Activity>
Reproduce the text of all the items below word for word, leaving out the pictures.

(Extracted material Opens)

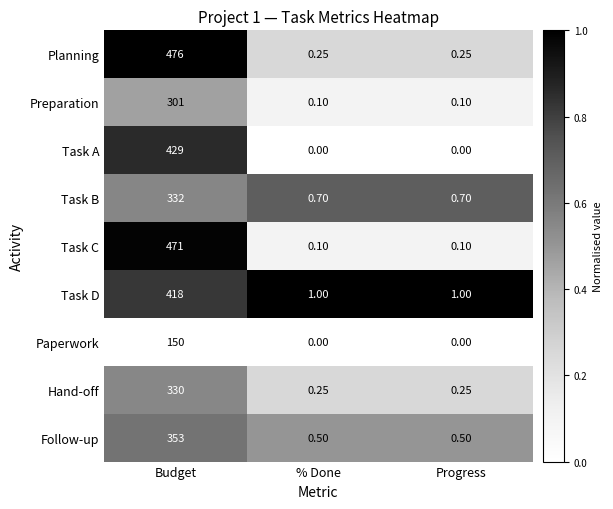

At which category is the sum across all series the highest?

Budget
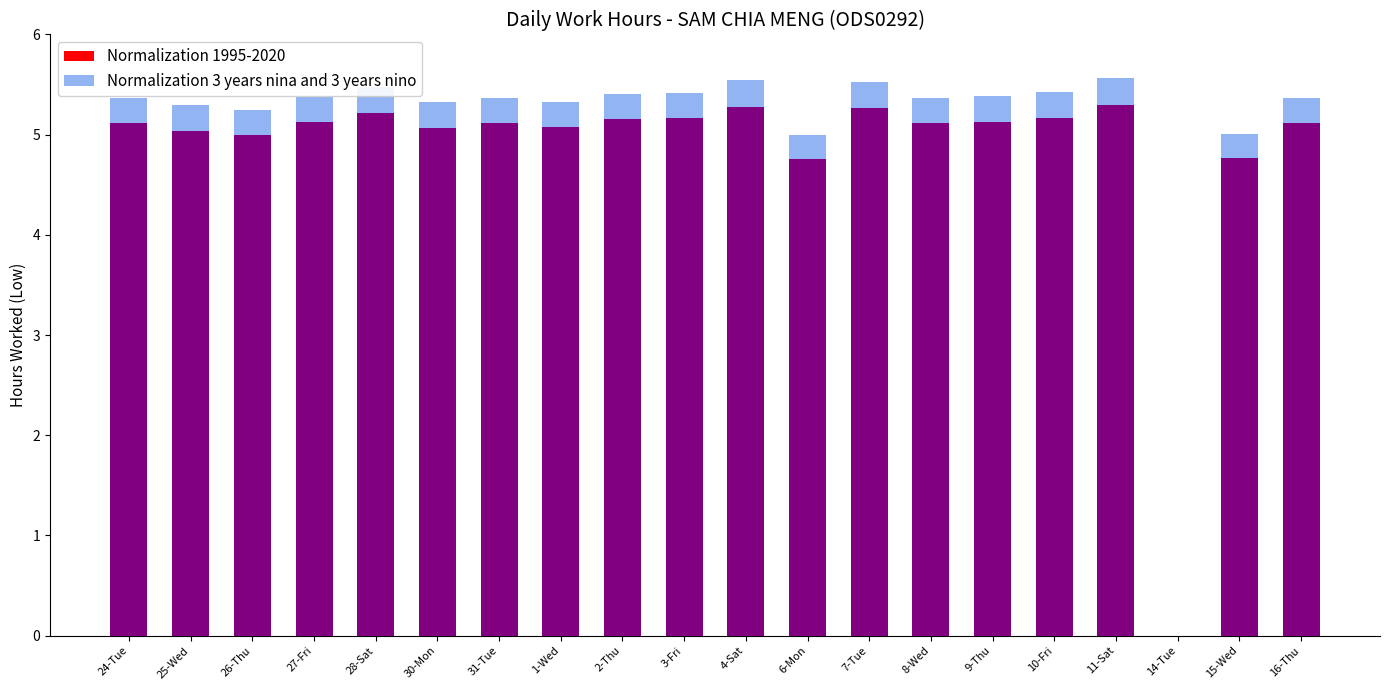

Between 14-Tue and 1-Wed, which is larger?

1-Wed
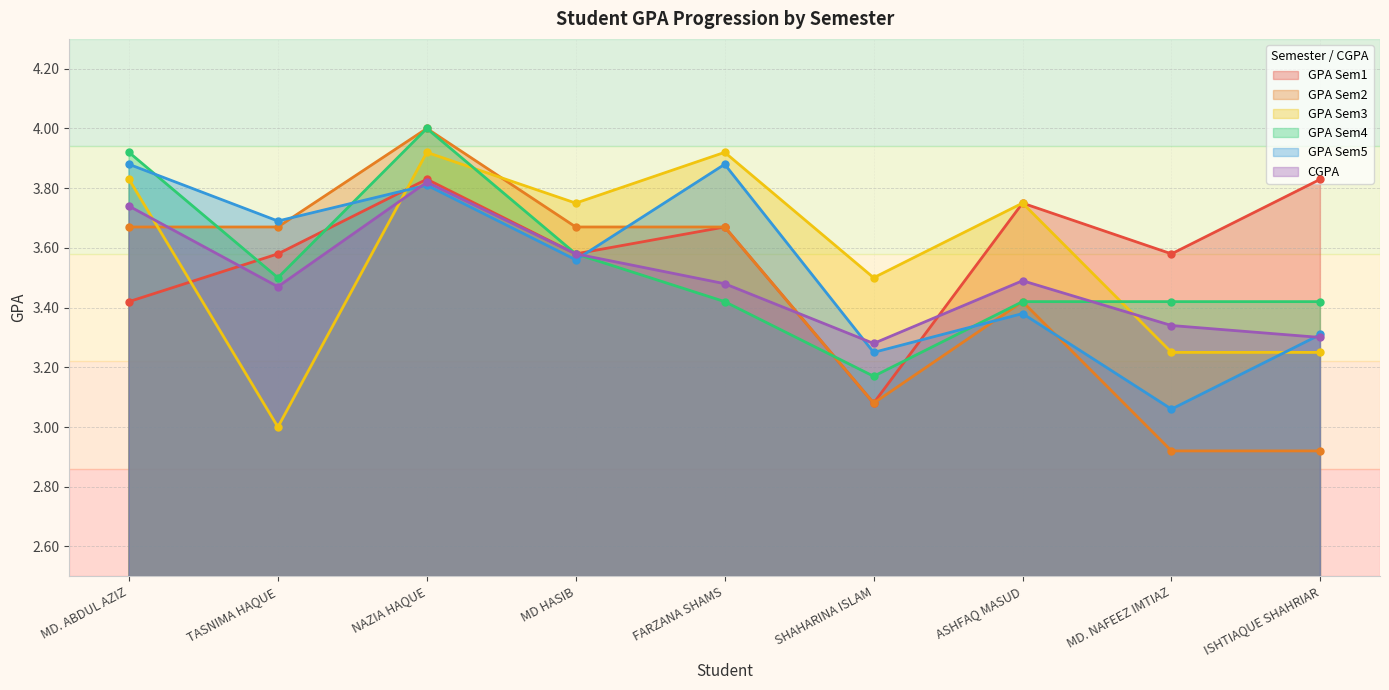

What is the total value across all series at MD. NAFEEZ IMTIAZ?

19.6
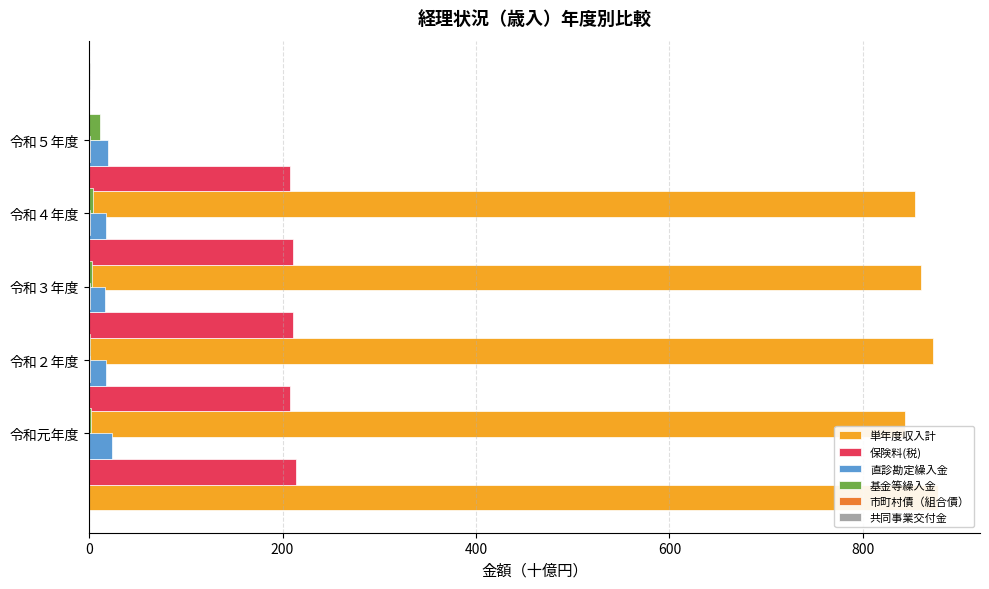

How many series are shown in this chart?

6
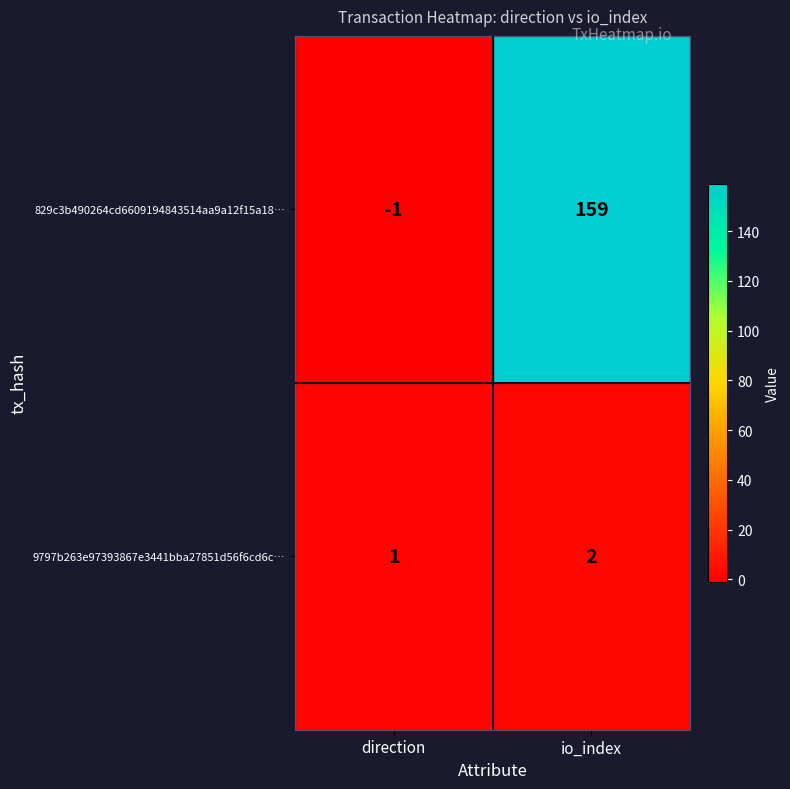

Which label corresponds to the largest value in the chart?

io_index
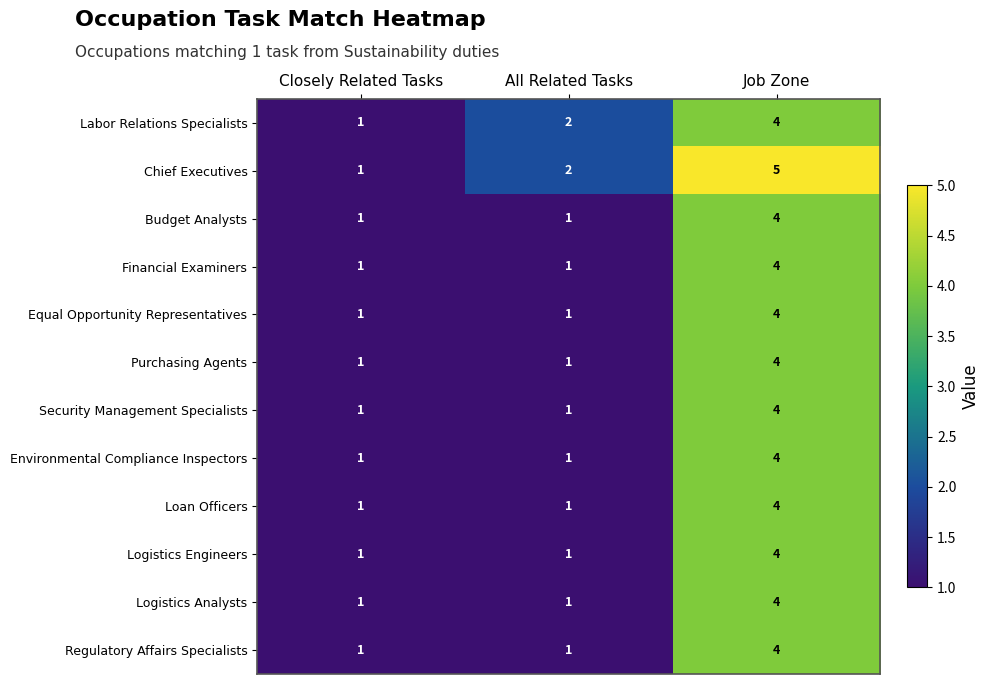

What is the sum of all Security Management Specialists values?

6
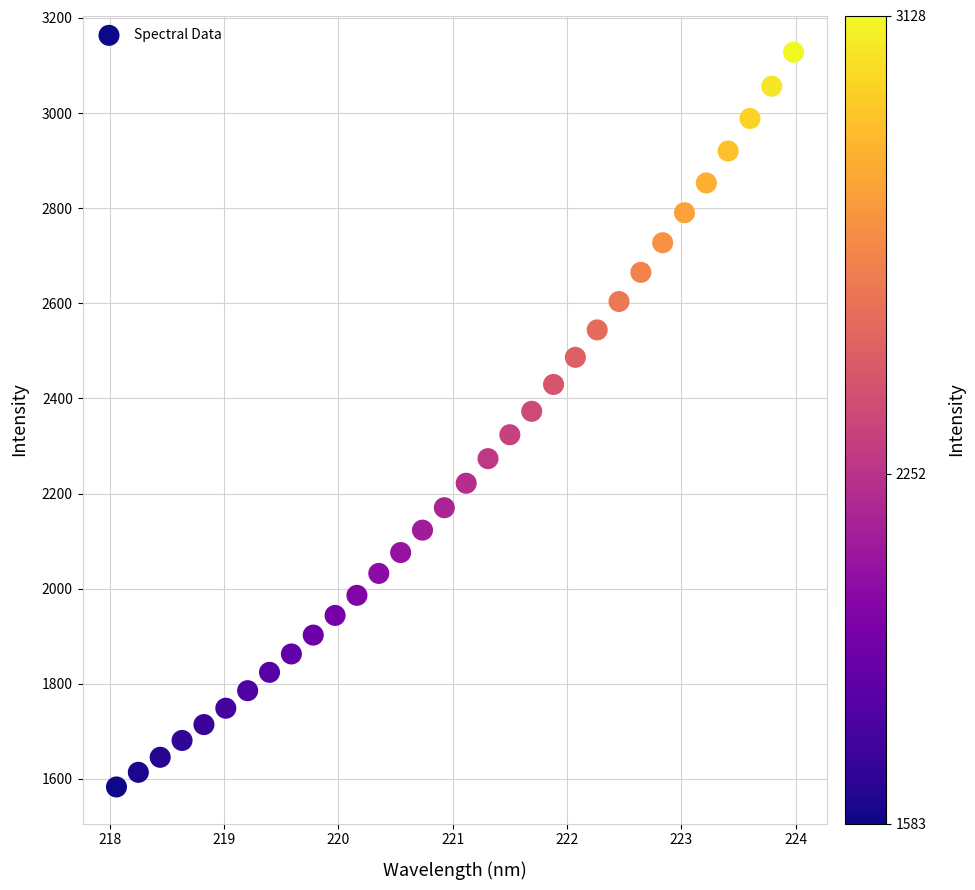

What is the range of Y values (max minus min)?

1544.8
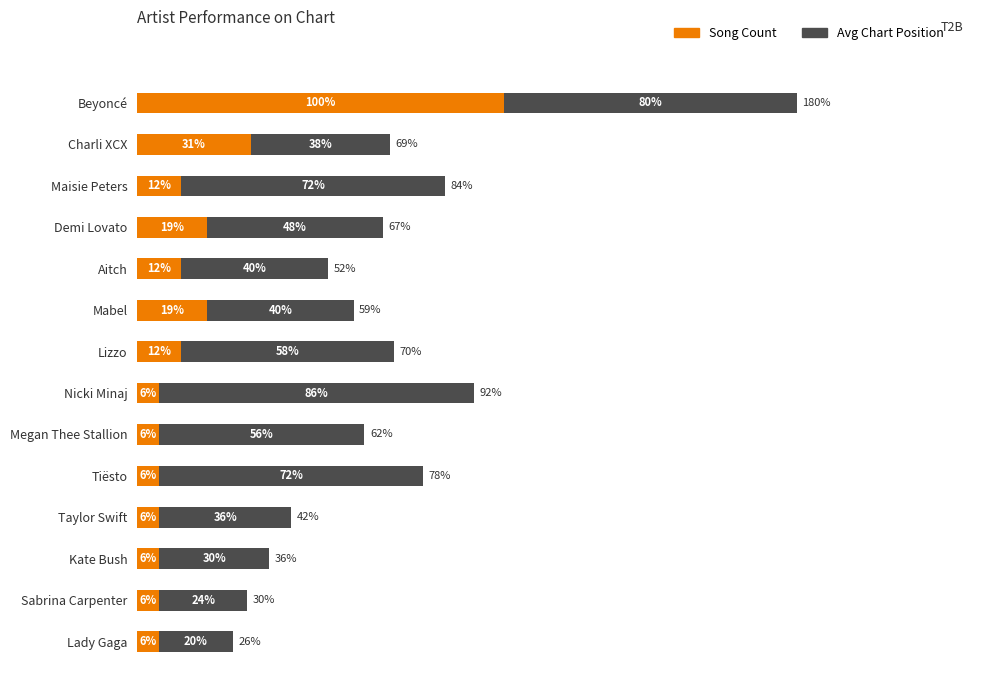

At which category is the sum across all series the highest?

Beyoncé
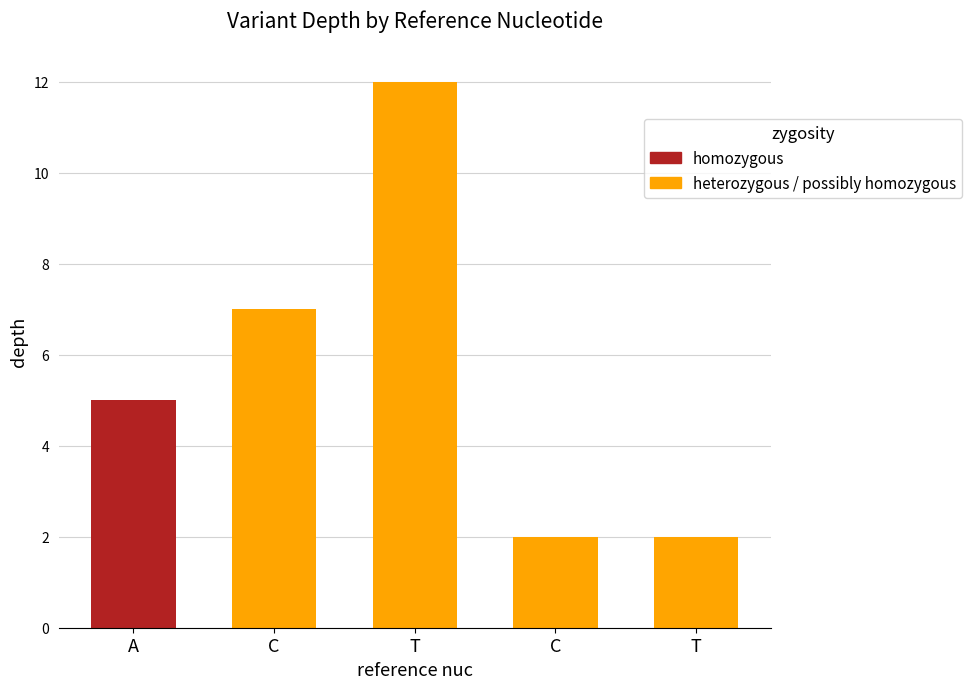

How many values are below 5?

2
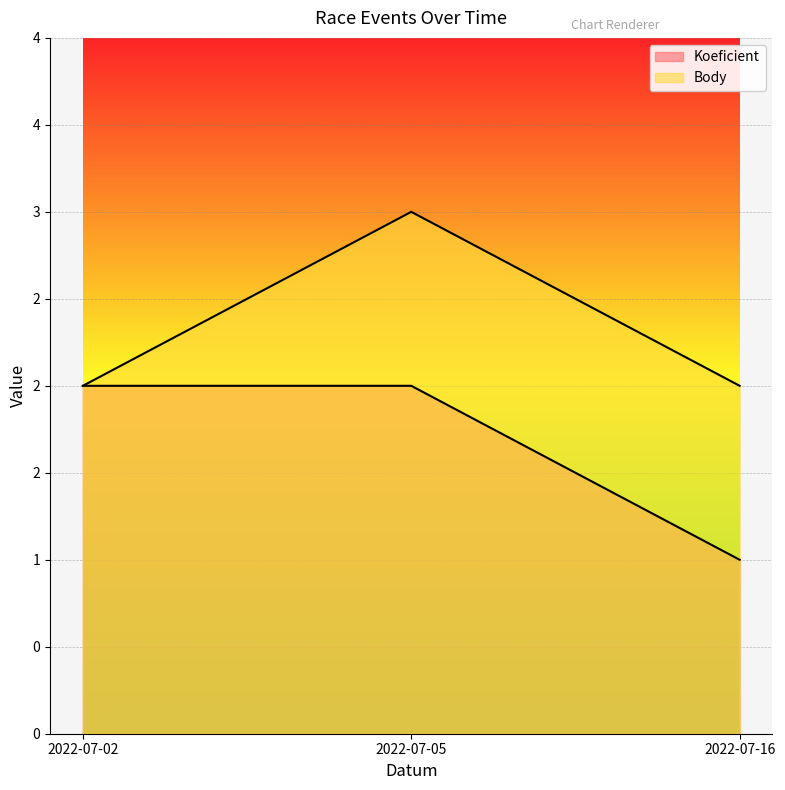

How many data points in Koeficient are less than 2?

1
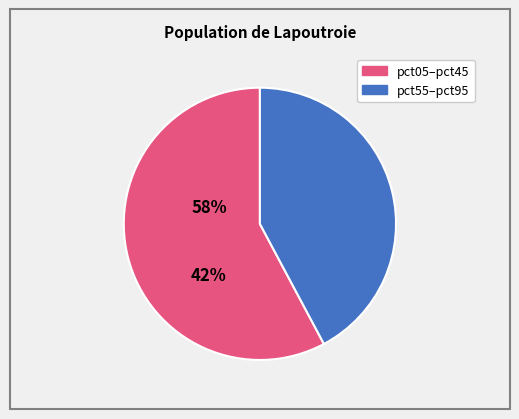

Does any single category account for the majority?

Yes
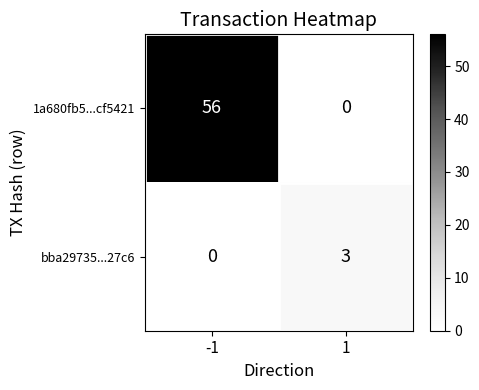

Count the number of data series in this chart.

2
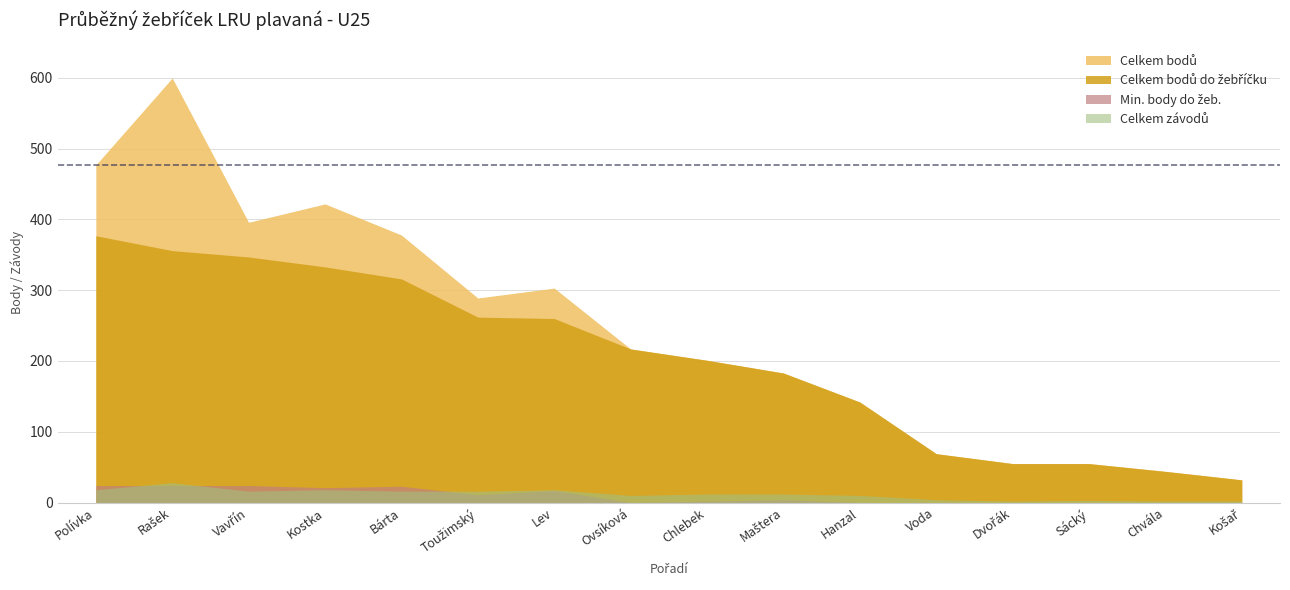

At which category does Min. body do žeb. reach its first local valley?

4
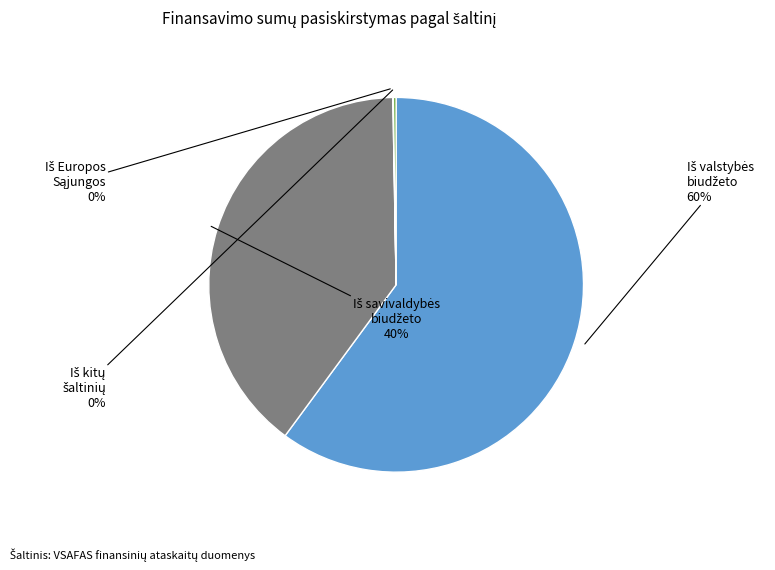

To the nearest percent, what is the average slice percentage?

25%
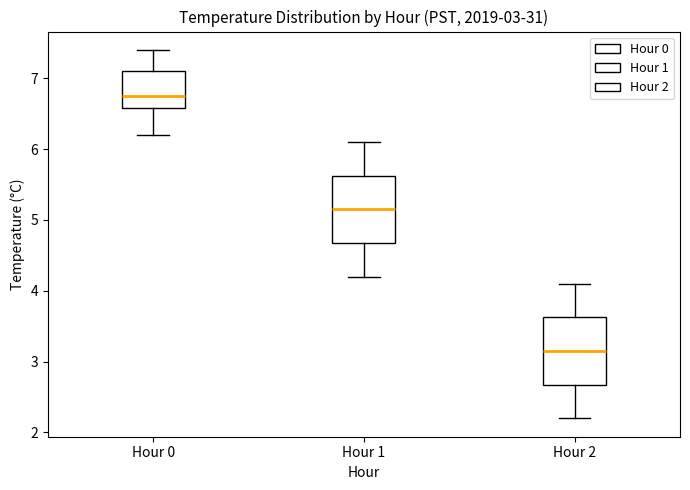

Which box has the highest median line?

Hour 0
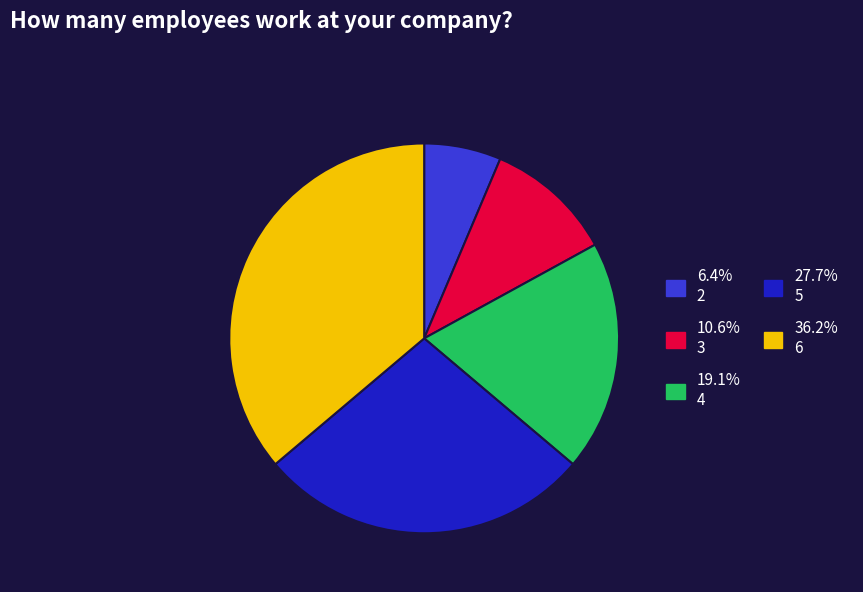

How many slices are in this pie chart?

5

(Extracted material Closes)

Exercise solution>
At which category is the sum across all series the highest?

Budget

Between 14-Tue and 1-Wed, which is larger?

1-Wed

What is the total value across all series at MD. NAFEEZ IMTIAZ?

19.6

How many series are shown in this chart?

6

Which label corresponds to the largest value in the chart?

io_index

What is the sum of all Security Management Specialists values?

6

What is the range of Y values (max minus min)?

1544.8

At which category is the sum across all series the highest?

Beyoncé

How many values are below 5?

2

How many data points in Koeficient are less than 2?

1

Does any single category account for the majority?

Yes

Count the number of data series in this chart.

2

At which category does Min. body do žeb. reach its first local valley?

4

To the nearest percent, what is the average slice percentage?

25%

Which box has the highest median line?

Hour 0

How many slices are in this pie chart?

5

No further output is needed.